Hip is the health of the state, and the "underground" has quite naturally become the site of intense colonization, as business searches frantically for ever newer and ever more daring imagery to rejuvenate its public image. Thus we are deluged with a journalism whose sole purpose is to categorize exhaustively the looks, slang, 'tude, and accessories of the various youth subcultures so they can be safely mimicked by weekend life-stylers. A typical cover of a men's magazine called Details promises stories about "Society's New Dropouts" and "Fall Fashion" without any sense of incongruity. And so when it is discovered that the angry, alienated youth of Chicago have "got something going," it becomes a matter of intense corporate scrutiny, of Wicker Park maps for A&R men, of endless major label telephone calls to college radio stations with promises of "complimentary product" and pleas for airplay.

I hate the scene not only because the music sucks, which it does--Pearl Jam and Stone Temple Pilots are two of the most transparently fake rock bands since the Monkees, and Urge's major label debut is a depressing REO imitation, cloying with slick production tricks--but because in the promotion and consumption of "alternative rock" I see the ongoing workings of the vast machinery of human degradation that punk rock once declared itself out to destroy. My music dedicated itself, in one form or another, to resistance, to a scream of frustration with everything that is shitty about American life. But the goal of mass culture and of its latest generation of pouting, posturing rebels is the exact opposite: to make people dumb and complacent; to keep the great wheels of obsolescence turning and turning; to measure out your life in a succession of new costumes and consumer goods. The success of "alternative" means just another lease on life--a lease lasting as long as this "movement," like the dozens of "movements" that preceded it, can retain its "rebel" credibility--for the system that has forced us into meaningless jobs, into an endless drear of cubicle-bound alphabetization or pagination; has supplanted thought with the wisdom of Bob Greene; and has given us a culture that consists of the office radio droning aural sedatives. This is not what rock 'n' roll is about.

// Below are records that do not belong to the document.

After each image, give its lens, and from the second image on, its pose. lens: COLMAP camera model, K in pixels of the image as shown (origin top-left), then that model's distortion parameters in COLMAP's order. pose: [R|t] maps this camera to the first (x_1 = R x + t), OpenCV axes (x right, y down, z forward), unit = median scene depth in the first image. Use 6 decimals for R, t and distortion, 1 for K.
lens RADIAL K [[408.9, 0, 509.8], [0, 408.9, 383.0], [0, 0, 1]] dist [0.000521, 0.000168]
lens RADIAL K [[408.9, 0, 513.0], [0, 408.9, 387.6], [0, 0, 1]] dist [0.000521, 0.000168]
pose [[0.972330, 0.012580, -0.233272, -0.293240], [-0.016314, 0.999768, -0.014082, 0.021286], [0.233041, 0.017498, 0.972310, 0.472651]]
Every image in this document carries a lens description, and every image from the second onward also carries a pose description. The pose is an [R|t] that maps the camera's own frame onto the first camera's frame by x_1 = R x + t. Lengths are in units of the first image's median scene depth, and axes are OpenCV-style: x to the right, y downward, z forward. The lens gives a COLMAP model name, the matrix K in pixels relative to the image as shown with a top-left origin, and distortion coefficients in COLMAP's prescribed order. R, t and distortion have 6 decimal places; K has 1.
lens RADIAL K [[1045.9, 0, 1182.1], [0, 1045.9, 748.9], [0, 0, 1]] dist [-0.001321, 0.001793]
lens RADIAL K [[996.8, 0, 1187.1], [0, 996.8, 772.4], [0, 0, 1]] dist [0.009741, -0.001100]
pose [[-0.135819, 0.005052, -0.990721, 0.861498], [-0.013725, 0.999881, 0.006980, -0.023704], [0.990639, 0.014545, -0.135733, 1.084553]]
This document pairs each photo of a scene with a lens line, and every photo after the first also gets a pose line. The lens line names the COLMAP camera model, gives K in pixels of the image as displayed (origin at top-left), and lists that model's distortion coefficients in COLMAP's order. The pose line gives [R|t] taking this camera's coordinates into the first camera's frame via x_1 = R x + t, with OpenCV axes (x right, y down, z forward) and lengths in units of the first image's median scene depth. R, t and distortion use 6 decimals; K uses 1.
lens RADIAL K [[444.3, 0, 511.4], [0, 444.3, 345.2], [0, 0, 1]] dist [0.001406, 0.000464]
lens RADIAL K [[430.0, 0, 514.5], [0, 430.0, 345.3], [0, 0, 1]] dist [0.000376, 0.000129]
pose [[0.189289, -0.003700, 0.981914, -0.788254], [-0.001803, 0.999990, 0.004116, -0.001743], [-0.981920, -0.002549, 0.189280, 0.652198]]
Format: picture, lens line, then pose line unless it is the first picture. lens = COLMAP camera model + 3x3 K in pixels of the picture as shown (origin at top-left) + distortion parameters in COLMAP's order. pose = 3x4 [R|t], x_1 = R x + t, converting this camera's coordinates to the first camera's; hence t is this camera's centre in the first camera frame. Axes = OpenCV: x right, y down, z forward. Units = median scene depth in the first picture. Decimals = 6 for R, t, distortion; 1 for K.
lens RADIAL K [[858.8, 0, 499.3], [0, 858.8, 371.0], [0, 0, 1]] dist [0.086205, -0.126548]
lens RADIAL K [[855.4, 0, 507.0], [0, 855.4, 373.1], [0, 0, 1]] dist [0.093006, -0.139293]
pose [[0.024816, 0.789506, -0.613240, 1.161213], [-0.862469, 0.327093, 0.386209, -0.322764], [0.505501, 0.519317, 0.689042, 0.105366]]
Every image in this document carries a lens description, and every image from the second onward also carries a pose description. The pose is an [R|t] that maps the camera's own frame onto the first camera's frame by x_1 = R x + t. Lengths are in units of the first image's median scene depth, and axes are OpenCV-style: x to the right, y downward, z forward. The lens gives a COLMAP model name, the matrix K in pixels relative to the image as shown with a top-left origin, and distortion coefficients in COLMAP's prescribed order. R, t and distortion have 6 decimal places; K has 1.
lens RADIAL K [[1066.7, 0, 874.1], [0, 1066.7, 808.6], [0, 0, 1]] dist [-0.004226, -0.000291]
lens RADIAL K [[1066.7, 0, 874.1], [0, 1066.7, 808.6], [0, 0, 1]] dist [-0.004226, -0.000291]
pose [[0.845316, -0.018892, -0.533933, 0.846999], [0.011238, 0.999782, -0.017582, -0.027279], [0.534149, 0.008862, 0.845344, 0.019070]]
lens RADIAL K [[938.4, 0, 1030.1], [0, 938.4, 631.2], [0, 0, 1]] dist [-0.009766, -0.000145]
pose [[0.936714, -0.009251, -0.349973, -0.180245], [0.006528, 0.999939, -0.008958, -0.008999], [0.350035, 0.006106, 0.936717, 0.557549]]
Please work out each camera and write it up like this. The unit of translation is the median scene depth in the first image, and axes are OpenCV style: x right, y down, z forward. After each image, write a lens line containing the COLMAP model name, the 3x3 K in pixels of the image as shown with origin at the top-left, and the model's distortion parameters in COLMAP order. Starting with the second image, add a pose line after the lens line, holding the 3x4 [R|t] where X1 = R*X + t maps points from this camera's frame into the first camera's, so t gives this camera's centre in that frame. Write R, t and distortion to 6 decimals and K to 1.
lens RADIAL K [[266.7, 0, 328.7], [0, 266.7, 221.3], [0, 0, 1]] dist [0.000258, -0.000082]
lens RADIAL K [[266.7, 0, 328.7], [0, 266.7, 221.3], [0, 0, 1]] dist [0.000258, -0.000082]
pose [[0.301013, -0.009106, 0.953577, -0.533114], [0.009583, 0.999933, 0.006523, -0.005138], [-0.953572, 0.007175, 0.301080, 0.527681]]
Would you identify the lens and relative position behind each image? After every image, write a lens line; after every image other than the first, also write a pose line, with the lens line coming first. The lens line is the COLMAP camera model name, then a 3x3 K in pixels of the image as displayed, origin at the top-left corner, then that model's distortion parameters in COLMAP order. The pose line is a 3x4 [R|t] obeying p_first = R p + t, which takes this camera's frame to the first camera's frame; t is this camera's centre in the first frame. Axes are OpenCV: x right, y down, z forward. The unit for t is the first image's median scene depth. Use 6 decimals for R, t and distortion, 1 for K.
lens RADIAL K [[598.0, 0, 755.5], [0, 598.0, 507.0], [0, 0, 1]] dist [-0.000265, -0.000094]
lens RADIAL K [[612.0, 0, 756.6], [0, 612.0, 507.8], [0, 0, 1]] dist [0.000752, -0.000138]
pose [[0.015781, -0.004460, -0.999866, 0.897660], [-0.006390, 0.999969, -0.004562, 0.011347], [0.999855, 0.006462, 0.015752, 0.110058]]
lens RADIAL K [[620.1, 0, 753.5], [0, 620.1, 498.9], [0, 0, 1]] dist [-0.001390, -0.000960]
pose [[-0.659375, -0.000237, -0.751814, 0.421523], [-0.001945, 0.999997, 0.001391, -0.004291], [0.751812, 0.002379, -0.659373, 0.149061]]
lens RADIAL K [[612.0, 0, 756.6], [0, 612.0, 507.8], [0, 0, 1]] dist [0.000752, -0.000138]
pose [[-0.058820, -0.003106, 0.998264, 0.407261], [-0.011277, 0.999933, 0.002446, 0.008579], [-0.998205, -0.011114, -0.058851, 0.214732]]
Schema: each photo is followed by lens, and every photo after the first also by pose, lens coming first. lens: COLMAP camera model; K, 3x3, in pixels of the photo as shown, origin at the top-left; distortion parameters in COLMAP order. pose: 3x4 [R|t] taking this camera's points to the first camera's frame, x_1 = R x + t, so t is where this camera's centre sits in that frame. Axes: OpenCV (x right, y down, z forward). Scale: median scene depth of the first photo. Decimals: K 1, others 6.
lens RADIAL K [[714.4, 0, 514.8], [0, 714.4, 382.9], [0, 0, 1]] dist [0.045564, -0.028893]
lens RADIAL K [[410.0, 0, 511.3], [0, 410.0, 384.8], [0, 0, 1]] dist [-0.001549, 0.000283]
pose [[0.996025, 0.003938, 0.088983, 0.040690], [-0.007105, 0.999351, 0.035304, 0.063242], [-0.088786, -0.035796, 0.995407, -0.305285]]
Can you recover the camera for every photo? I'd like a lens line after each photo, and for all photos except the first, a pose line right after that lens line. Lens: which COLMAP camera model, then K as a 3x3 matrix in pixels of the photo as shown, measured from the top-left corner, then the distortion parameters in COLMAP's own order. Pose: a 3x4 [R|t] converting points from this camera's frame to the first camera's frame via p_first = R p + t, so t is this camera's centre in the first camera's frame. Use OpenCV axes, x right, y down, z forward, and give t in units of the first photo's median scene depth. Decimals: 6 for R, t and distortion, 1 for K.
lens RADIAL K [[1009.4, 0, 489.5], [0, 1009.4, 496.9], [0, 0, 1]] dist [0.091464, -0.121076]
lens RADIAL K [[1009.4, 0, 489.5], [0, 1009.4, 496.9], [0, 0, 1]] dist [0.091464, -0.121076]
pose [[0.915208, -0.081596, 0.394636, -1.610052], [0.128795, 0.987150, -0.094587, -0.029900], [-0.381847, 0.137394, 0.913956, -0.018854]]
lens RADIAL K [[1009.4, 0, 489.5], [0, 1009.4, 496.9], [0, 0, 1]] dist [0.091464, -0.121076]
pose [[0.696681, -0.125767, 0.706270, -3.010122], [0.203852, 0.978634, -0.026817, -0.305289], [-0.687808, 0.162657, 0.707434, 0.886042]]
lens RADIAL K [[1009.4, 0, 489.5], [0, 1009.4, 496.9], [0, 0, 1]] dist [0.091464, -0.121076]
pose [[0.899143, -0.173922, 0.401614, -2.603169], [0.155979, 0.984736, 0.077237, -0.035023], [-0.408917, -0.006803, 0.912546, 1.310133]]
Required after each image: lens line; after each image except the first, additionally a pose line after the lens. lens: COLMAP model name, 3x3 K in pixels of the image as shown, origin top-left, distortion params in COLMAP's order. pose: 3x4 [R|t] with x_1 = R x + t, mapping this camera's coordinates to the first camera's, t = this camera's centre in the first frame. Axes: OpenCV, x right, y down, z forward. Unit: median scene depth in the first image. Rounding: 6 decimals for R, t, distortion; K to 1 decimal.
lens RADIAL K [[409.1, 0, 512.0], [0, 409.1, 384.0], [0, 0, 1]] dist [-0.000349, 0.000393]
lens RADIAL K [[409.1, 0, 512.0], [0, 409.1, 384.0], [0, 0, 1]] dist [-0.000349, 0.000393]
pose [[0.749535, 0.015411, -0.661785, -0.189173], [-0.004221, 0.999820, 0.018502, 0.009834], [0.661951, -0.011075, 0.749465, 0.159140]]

And yet this situation also provides us with a unique opportunity. Individuals rarely make a difference in the sweeping movements of history; their pathetic personal concerns, their petty hopes for freedom or a decent life are caught up in or flattened by the inexorable grinding of economic acquisition or militarism. But this time may be different. This sudden attention of the men from the machine, the Doc Martens-and-nose-ring-wearing colonists of Big Culture, may allow us, for once, to toss a wrench into the gears. Autonomy, after all, is what we're after, and if the life-style entrepreneurs get burned badly eough, they may leave us alone. Their slobbering over Seattle was halted when the New York Times and a number of British magazines were tricked into printing a bizarre vocabulary of "grunge slang" that was self-evidently a hoax. With a chorus of cynical laughter resounding in the background, the shamed media soon declared "grunge" to be "dead." So next time the guy from Rolling Stone comes around to see "what's hot," be creative. Tell him about the wild new youth movement that has risen up from the skitching subculture, complete with baggy, brightly colored snowsuits and a particular type of flat-soled shoe. Or maybe the Young Cubists, who have creatively misinterpreted the Picasso with a variety of sharp 20s costumes and who, when they're not listening tearfully to Bix Beiderbecke records (78 rules, man!), engage in running battles with the pretentiously clad, Dos Passos-quoting New Realists from the south side. After all, any of these are just as probable as "grunge" or the velvet costumes of Urge Overkill. So don't let misinformation be monopolized by your elected officials. And make business pay for its new cool.